Assigned task: Quote every line below exactly as it reads.
───── Records supplied
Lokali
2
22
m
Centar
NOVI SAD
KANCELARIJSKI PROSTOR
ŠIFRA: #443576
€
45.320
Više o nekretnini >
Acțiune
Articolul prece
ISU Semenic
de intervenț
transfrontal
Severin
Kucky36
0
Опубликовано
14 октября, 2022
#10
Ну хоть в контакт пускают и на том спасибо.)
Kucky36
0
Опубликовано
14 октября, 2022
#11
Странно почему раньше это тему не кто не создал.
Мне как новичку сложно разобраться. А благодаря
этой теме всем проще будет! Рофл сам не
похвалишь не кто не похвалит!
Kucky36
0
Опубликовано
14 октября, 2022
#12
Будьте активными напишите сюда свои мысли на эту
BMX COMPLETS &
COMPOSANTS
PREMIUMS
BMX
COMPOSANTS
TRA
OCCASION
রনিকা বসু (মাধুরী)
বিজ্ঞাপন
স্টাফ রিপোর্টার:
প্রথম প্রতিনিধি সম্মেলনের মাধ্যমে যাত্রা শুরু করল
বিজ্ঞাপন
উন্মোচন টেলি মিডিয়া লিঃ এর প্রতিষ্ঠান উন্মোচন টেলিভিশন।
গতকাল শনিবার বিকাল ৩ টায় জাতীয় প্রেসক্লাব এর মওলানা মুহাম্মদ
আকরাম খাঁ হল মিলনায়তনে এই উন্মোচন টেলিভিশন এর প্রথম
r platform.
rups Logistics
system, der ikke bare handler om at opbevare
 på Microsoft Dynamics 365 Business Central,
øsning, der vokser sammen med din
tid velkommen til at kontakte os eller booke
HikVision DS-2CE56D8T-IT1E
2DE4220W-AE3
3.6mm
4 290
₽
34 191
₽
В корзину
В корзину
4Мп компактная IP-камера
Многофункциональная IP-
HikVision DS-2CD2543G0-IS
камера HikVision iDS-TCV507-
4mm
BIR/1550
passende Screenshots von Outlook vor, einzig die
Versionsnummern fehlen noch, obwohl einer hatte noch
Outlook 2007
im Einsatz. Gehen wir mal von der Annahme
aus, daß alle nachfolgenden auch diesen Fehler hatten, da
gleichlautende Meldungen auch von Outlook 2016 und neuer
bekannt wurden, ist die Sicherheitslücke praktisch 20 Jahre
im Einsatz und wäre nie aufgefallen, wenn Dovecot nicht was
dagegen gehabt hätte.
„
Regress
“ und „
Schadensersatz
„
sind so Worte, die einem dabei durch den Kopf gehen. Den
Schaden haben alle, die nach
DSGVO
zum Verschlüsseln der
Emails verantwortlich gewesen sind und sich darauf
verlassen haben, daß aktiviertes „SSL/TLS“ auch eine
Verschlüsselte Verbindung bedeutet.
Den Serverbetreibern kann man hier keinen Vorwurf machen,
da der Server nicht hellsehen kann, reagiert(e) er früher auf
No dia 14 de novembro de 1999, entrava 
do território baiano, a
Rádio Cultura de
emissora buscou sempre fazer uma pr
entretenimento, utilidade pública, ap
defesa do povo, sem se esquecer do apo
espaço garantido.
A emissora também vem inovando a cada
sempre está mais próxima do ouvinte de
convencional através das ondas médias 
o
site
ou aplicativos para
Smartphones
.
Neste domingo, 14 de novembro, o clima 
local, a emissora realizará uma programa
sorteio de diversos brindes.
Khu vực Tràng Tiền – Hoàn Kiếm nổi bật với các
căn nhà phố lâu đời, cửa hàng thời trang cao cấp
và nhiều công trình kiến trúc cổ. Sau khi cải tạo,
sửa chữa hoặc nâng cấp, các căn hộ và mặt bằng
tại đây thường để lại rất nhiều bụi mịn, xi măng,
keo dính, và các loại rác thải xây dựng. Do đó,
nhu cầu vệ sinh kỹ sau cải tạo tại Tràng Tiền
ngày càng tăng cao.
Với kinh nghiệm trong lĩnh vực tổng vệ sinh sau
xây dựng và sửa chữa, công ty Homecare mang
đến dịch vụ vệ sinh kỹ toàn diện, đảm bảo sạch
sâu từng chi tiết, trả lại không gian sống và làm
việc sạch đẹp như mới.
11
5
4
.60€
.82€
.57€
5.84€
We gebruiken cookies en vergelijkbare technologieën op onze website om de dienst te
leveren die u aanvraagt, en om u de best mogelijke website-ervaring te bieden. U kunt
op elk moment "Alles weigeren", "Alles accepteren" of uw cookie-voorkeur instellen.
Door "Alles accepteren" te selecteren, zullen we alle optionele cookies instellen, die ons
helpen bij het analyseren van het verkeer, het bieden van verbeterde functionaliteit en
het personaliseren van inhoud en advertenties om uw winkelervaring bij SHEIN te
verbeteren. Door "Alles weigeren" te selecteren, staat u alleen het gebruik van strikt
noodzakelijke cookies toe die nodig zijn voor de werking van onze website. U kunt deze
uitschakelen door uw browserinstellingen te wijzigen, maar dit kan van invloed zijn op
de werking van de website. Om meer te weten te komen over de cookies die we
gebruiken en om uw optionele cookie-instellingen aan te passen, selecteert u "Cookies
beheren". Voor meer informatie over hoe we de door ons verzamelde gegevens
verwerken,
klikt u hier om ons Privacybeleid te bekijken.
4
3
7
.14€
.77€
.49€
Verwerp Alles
──────────
Output for this task:
Lokali
2
22
m
Centar
NOVI SAD
KANCELARIJSKI PROSTOR
ŠIFRA: #443576
€
45.320
Više o nekretnini >
Acțiune
Articolul prece
ISU Semenic
de intervenț
transfrontal
Severin
Kucky36
0
Опубликовано
14 октября, 2022
#10
Ну хоть в контакт пускают и на том спасибо.)
Kucky36
0
Опубликовано
14 октября, 2022
#11
Странно почему раньше это тему не кто не создал.
Мне как новичку сложно разобраться. А благодаря
этой теме всем проще будет! Рофл сам не
похвалишь не кто не похвалит!
Kucky36
0
Опубликовано
14 октября, 2022
#12
Будьте активными напишите сюда свои мысли на эту
BMX COMPLETS &
COMPOSANTS
PREMIUMS
BMX
COMPOSANTS
TRA
OCCASION
রনিকা বসু (মাধুরী)
বিজ্ঞাপন
স্টাফ রিপোর্টার:
প্রথম প্রতিনিধি সম্মেলনের মাধ্যমে যাত্রা শুরু করল
বিজ্ঞাপন
উন্মোচন টেলি মিডিয়া লিঃ এর প্রতিষ্ঠান উন্মোচন টেলিভিশন।
গতকাল শনিবার বিকাল ৩ টায় জাতীয় প্রেসক্লাব এর মওলানা মুহাম্মদ
আকরাম খাঁ হল মিলনায়তনে এই উন্মোচন টেলিভিশন এর প্রথম
r platform.
rups Logistics
system, der ikke bare handler om at opbevare
 på Microsoft Dynamics 365 Business Central,
øsning, der vokser sammen med din
tid velkommen til at kontakte os eller booke
HikVision DS-2CE56D8T-IT1E
2DE4220W-AE3
3.6mm
4 290
₽
34 191
₽
В корзину
В корзину
4Мп компактная IP-камера
Многофункциональная IP-
HikVision DS-2CD2543G0-IS
камера HikVision iDS-TCV507-
4mm
BIR/1550
passende Screenshots von Outlook vor, einzig die
Versionsnummern fehlen noch, obwohl einer hatte noch
Outlook 2007
im Einsatz. Gehen wir mal von der Annahme
aus, daß alle nachfolgenden auch diesen Fehler hatten, da
gleichlautende Meldungen auch von Outlook 2016 und neuer
bekannt wurden, ist die Sicherheitslücke praktisch 20 Jahre
im Einsatz und wäre nie aufgefallen, wenn Dovecot nicht was
dagegen gehabt hätte.
„
Regress
“ und „
Schadensersatz
„
sind so Worte, die einem dabei durch den Kopf gehen. Den
Schaden haben alle, die nach
DSGVO
zum Verschlüsseln der
Emails verantwortlich gewesen sind und sich darauf
verlassen haben, daß aktiviertes „SSL/TLS“ auch eine
Verschlüsselte Verbindung bedeutet.
Den Serverbetreibern kann man hier keinen Vorwurf machen,
da der Server nicht hellsehen kann, reagiert(e) er früher auf
No dia 14 de novembro de 1999, entrava 
do território baiano, a
Rádio Cultura de
emissora buscou sempre fazer uma pr
entretenimento, utilidade pública, ap
defesa do povo, sem se esquecer do apo
espaço garantido.
A emissora também vem inovando a cada
sempre está mais próxima do ouvinte de
convencional através das ondas médias 
o
site
ou aplicativos para
Smartphones
.
Neste domingo, 14 de novembro, o clima 
local, a emissora realizará uma programa
sorteio de diversos brindes.
Khu vực Tràng Tiền – Hoàn Kiếm nổi bật với các
căn nhà phố lâu đời, cửa hàng thời trang cao cấp
và nhiều công trình kiến trúc cổ. Sau khi cải tạo,
sửa chữa hoặc nâng cấp, các căn hộ và mặt bằng
tại đây thường để lại rất nhiều bụi mịn, xi măng,
keo dính, và các loại rác thải xây dựng. Do đó,
nhu cầu vệ sinh kỹ sau cải tạo tại Tràng Tiền
ngày càng tăng cao.
Với kinh nghiệm trong lĩnh vực tổng vệ sinh sau
xây dựng và sửa chữa, công ty Homecare mang
đến dịch vụ vệ sinh kỹ toàn diện, đảm bảo sạch
sâu từng chi tiết, trả lại không gian sống và làm
việc sạch đẹp như mới.
11
5
4
.60€
.82€
.57€
5.84€
We gebruiken cookies en vergelijkbare technologieën op onze website om de dienst te
leveren die u aanvraagt, en om u de best mogelijke website-ervaring te bieden. U kunt
op elk moment "Alles weigeren", "Alles accepteren" of uw cookie-voorkeur instellen.
Door "Alles accepteren" te selecteren, zullen we alle optionele cookies instellen, die ons
helpen bij het analyseren van het verkeer, het bieden van verbeterde functionaliteit en
het personaliseren van inhoud en advertenties om uw winkelervaring bij SHEIN te
verbeteren. Door "Alles weigeren" te selecteren, staat u alleen het gebruik van strikt
noodzakelijke cookies toe die nodig zijn voor de werking van onze website. U kunt deze
uitschakelen door uw browserinstellingen te wijzigen, maar dit kan van invloed zijn op
de werking van de website. Om meer te weten te komen over de cookies die we
gebruiken en om uw optionele cookie-instellingen aan te passen, selecteert u "Cookies
beheren". Voor meer informatie over hoe we de door ons verzamelde gegevens
verwerken,
klikt u hier om ons Privacybeleid te bekijken.
4
3
7
.14€
.77€
.49€
Verwerp Alles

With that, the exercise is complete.